Im Gesundheitswesen gibt es das Konzept schon – wenn auch nur in rudimentärer Form. Dabei geht es meist »nur« darum sicherzustellen, dass die Privatheit der Daten über alle Akteure hinweg gewährleistet ist. So hat für das deutsche Gesundheitswesen zum Beispiel das estnische Technologieunternehmen Nortal Vertrauensstellen für das Transplantationsregister und das Endoprothesenregister Deutschland (EPRD) realisiert, damit Patientendaten bundesweit klinikübergreifend sicher ausgetauscht werden können.

Auch beim geplanten Forschungsdatenzentrum für Gesundheitsdaten der Bundesregierung sollen die Gesundheitsdaten der gesetzlichen Krankenkassen zuerst an eine »Vertrauensstelle« fließen, die am Robert Koch-Institut eingerichtet werden soll, bevor sie an das eigentliche Forschungsdatenzentrum gehen.

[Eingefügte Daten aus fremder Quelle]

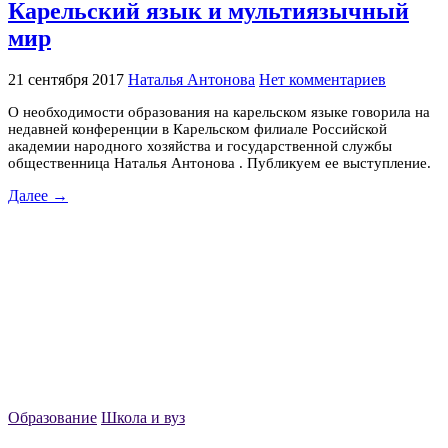
Карельский язык и мультиязычный
мир
21 сентября 2017
Наталья Антонова
Нет комментариев
О необходимости образования на карельском языке говорила на
недавней конференции в Карельском филиале Российской
академии народного хозяйства и государственной службы
общественница Наталья Антонова . Публикуем ее выступление.
Далее →
Образование
Школа и вуз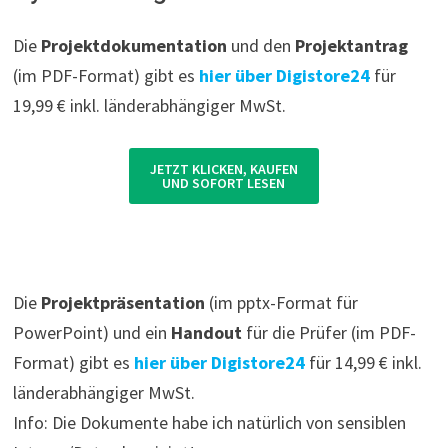
Die
Projektdokumentation
und den
Projektantrag
(im PDF-Format) gibt es
hier über Digistore24
für
19,99 € inkl. länderabhängiger MwSt.
JETZT KLICKEN, KAUFEN
UND SOFORT LESEN
Die
Projektpräsentation
(im pptx-Format für
PowerPoint) und ein
Handout
für die Prüfer (im PDF-
Format) gibt es
hier über Digistore24
für 14,99 € inkl.
länderabhängiger MwSt.
Info: Die Dokumente habe ich natürlich von sensiblen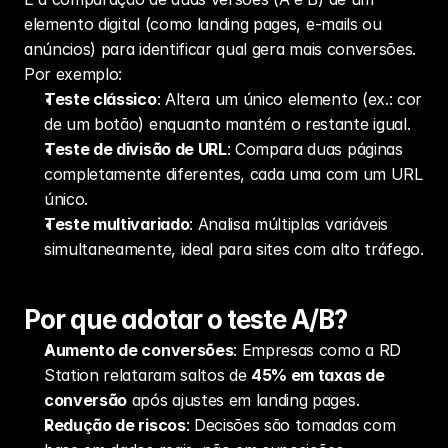
elemento digital (como landing pages, e-mails ou 
anúncios) para identificar qual gera mais conversões. 
Por exemplo:
Teste clássico
: Altera um único elemento (ex.: cor 
de um botão) enquanto mantém o restante igual.
Teste de divisão de URL
: Compara duas páginas 
completamente diferentes, cada uma com um URL 
único.
Teste multivariado
: Analisa múltiplas variáveis 
simultaneamente, ideal para sites com alto tráfego.
Por que adotar o teste A/B?
Aumento de conversões
: Empresas como a RD 
Station relataram saltos de 
45% em 
taxas de 
conversão
 após ajustes em landing pages.
Redução de riscos
: Decisões são tomadas com 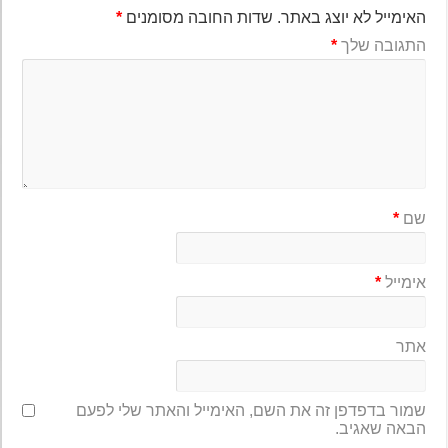
האימייל לא יוצג באתר.
שדות החובה מסומנים
*
התגובה שלך
*
שם
*
אימייל
*
אתר
שמור בדפדפן זה את השם, האימייל והאתר שלי לפעם
הבאה שאגיב.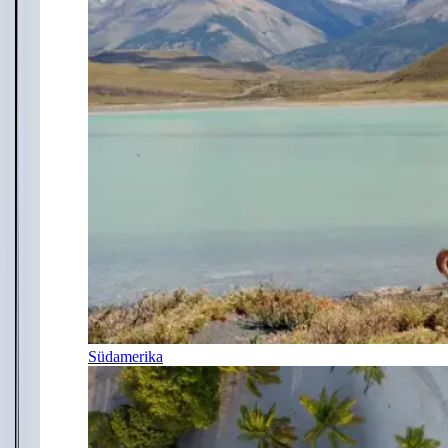
Südamerika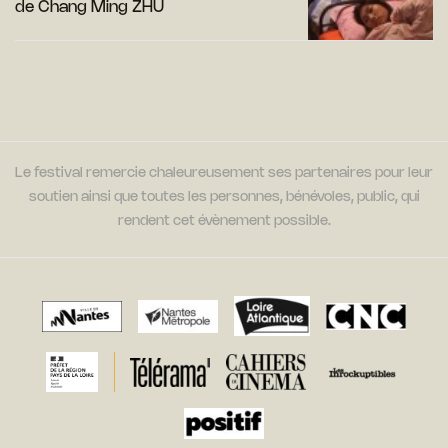
de Chang Ming ZHU
Le festival remercie chaleureusement ses partenaires pour leur
soutien ainsi que toutes les personnes, bénévoles, public, qui
rendent cet évènement possible.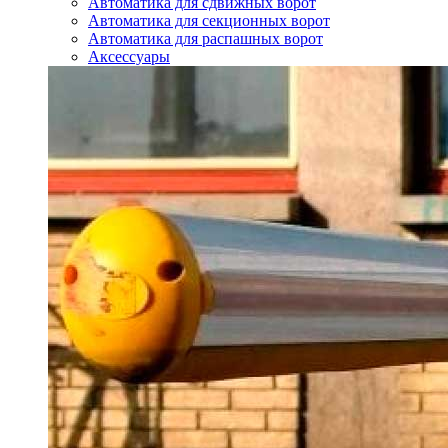
Автоматика для сдвижных ворот
Автоматика для секционных ворот
Автоматика для распашных ворот
Аксессуары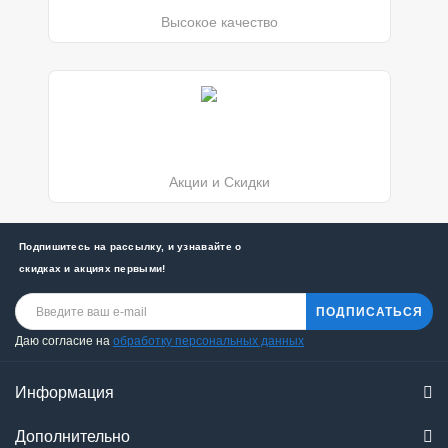
Высокое качество
Акции и Скидки
Подпишитесь на рассылку, и узнавайте о
скидках и акциях первыми!
ПОДПИСАТЬСЯ
Даю согласие на
обработку персональных данных
Информация
Дополнительно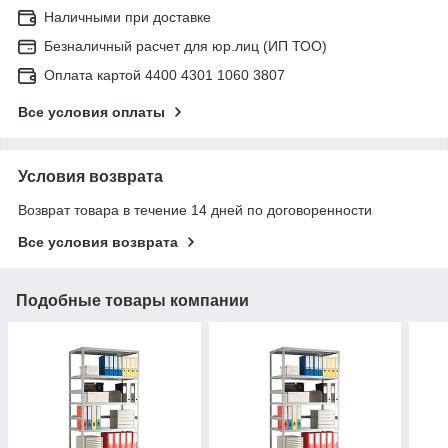
Наличными при доставке
Безналичный расчет для юр.лиц (ИП ТОО)
Оплата картой 4400 4301 1060 3807
Все условия оплаты
Условия возврата
Возврат товара в течение 14 дней по договоренности
Все условия возврата
Подобные товары компании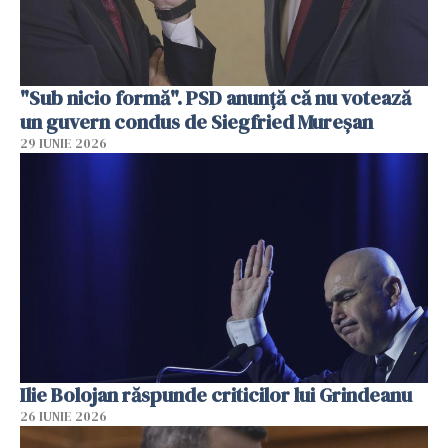
"Sub nicio formă". PSD anunţă că nu votează
un guvern condus de Siegfried Mureşan
29 IUNIE 2026
Ilie Bolojan răspunde criticilor lui Grindeanu
26 IUNIE 2026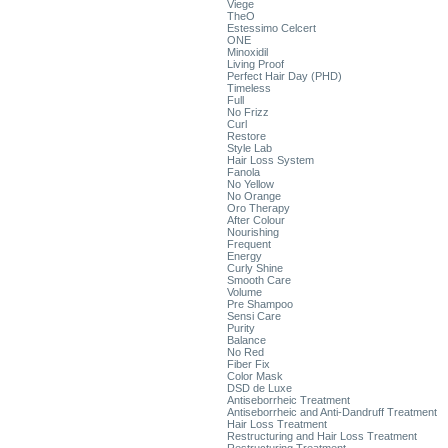
Viege
TheO
Estessimo Celcert
ONE
Minoxidil
Living Proof
Perfect Hair Day (PHD)
Timeless
Full
No Frizz
Curl
Restore
Style Lab
Hair Loss System
Fanola
No Yellow
No Orange
Oro Therapy
After Colour
Nourishing
Frequent
Energy
Curly Shine
Smooth Care
Volume
Pre Shampoo
Sensi Care
Purity
Balance
No Red
Fiber Fix
Color Mask
DSD de Luxe
Antiseborrheic Treatment
Antiseborrheic and Anti-Dandruff Treatment
Hair Loss Treatment
Restructuring and Hair Loss Treatment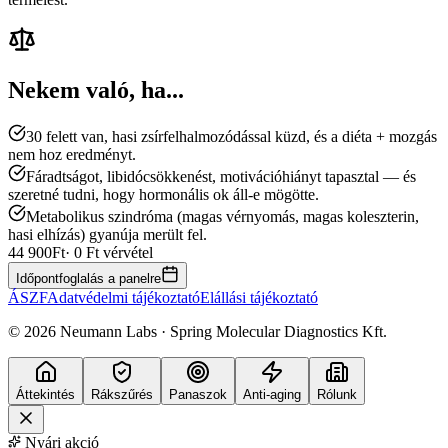
Nekem való, ha...
30 felett van, hasi zsírfelhalmozódással küzd, és a diéta + mozgás
nem hoz eredményt.
Fáradtságot, libidócsökkenést, motivációhiányt tapasztal — és
szeretné tudni, hogy hormonális ok áll-e mögötte.
Metabolikus szindróma (magas vérnyomás, magas koleszterin,
hasi elhízás) gyanúja merült fel.
44 900
Ft
· 0 Ft vérvétel
Időpontfoglalás a panelre
ÁSZF
Adatvédelmi tájékoztató
Elállási tájékoztató
©
2026
Neumann Labs · Spring Molecular Diagnostics Kft.
Áttekintés
Rákszűrés
Panaszok
Anti-aging
Rólunk
Nyári akció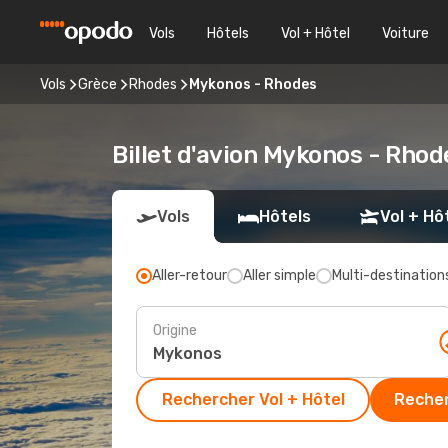
Vols
Hôtels
Vol + Hôtel
Voiture
Vols
Grèce
Rhodes
Mykonos - Rhodes
Billet d'avion Mykonos - Rhod
Vols
Hôtels
Vol + Hô
Aller-retour
Aller simple
Multi-destination
Origine
Rechercher Vol + Hôtel
Recher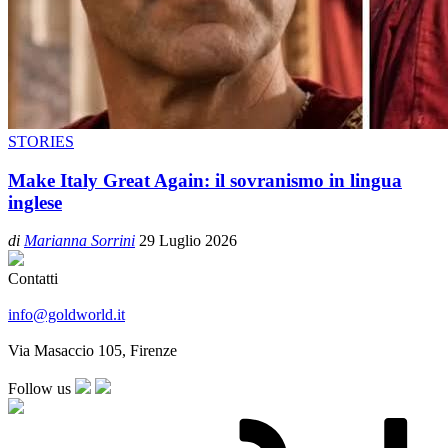
STORIES
Make Italy Great Again: il sovranismo in lingua
inglese
di
Marianna Sorrini
29 Luglio 2026
Contatti
info@goldworld.it
Via Masaccio 105, Firenze
Follow us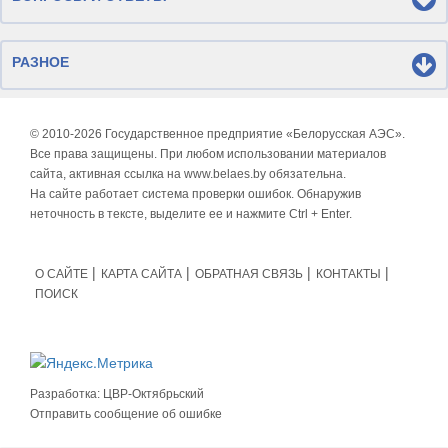
РАЗНОЕ
© 2010-
2026 Государственное предприятие «Белорусская АЭС».
Все права защищены. При любом использовании материалов
сайта, активная ссылка на www.belaes.by обязательна.
На сайте работает система проверки ошибок. Обнаружив
неточность в тексте, выделите ее и нажмите Ctrl + Enter.
О САЙТЕ
КАРТА САЙТА
ОБРАТНАЯ СВЯЗЬ
КОНТАКТЫ
ПОИСК
Разработка:
ЦВР-Октябрьский
Отправить сообщение об ошибке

Das Ziel: maximale Auswertbarkeit bei maximaler Anonymität durch einen Datentreuhänder****.

Das ist schön gedacht, aber in der Praxis durchaus kompliziert, wie Teamleiter Entwicklung Jörg Müller von Nortal erläutert:

„Momentan gibt es an sehr vielen Stellen Nachholbedarf in Sachen Berücksichtigung von Datenschutzaspekten. […] Da Datenschutz mit Aufwänden verbunden ist, stößt das Thema auf viele Widerstände. Viele verschiedene Datenlieferanten verursachen zudem immer Aufwand bei der Anbindung ihrer Systeme an einen zentralen Datentreuhänder. Häufig liegen die gleichen Daten bei verschiedenen Lieferanten in jeweils unterschiedlichen Formaten vor, die dann alle harmonisiert werden müssen.“

Und hier zeigt sich ein weiteres Problem: Ein gutes Geschäftsmodell gibt es für die ominöse Instanz des Datentreuhänders nämlich noch nicht.

Erste private Anbieter gibt es zwar wie digi.me oder idento.one. Doch hier privatwirtschaftlichen Unternehmen das Feld zu überlassen könnte sich als Risiko herausstellen. Denn gerade Best-Practice-Modelle zu entwerfen wäre eigentlich Sache der Wissenschaft.

Das sieht auch der Bund teilweise so und fördert seit Januar 2021 neue Datentreuhandmodelle in der Forschung. Geplant ist etwa ein eigener Ideenwettbewerb. Währenddessen arbeitet die Politik weiter am den rechtlichen Rahmenbedingungen*****.

Klar ist nur, dass man in Deutschland und in der EU beim Thema Datensouveränität neue Wege gehen will. Dabei könnte ein noch vager und zugegeben piefiger Begriff wie »Datentreuhandschaft« tatsächlich zu einer neuen Datenkultur führen, wovon am Ende alle profitieren.

*Sowohl für Unternehmen und den Staat, aber auch für zivilgesellschaftliche Akteur:innen in Deutschland und Europa.

**Zuboffs Buch ist Wirtschafts- und Kulturkritik zugleich, an einer Datenökonomie, die sich an vielen Stellen unseres Internetalltags längst manifestiert hat. Das können schon ganz kleine Dinge sein: eine Bevormundung durch undurchsichtige Cookies im Browser etwa, Anti-Werbeblock-Maßnahmen auf Websites oder das bedingungslose Hochladen von Daten in die Cloud, obwohl sich viele Datensätze theoretisch auch auf dem eigenen Smartphone verarbeiten ließen, wie es zum Beispiel das Prinzip des Edge Computing vorsieht.

***Also alle Daten aus der Haltung und dem Betrieb eines Autos, von der Fahrtenschreiber-Software über den Kilometerstand bis zur An- und Abmeldung.

****Durch die Einbindung eines Intermediärs, der zwischen den Interessen verschiedener Parteien (Versicherte, Krankenversicherung, Wissenschaftler) vermittelt.

*****Die dann etwa Qualitätskriterien sowie Akkreditierungs- und Zertifizierungskonzepte regeln.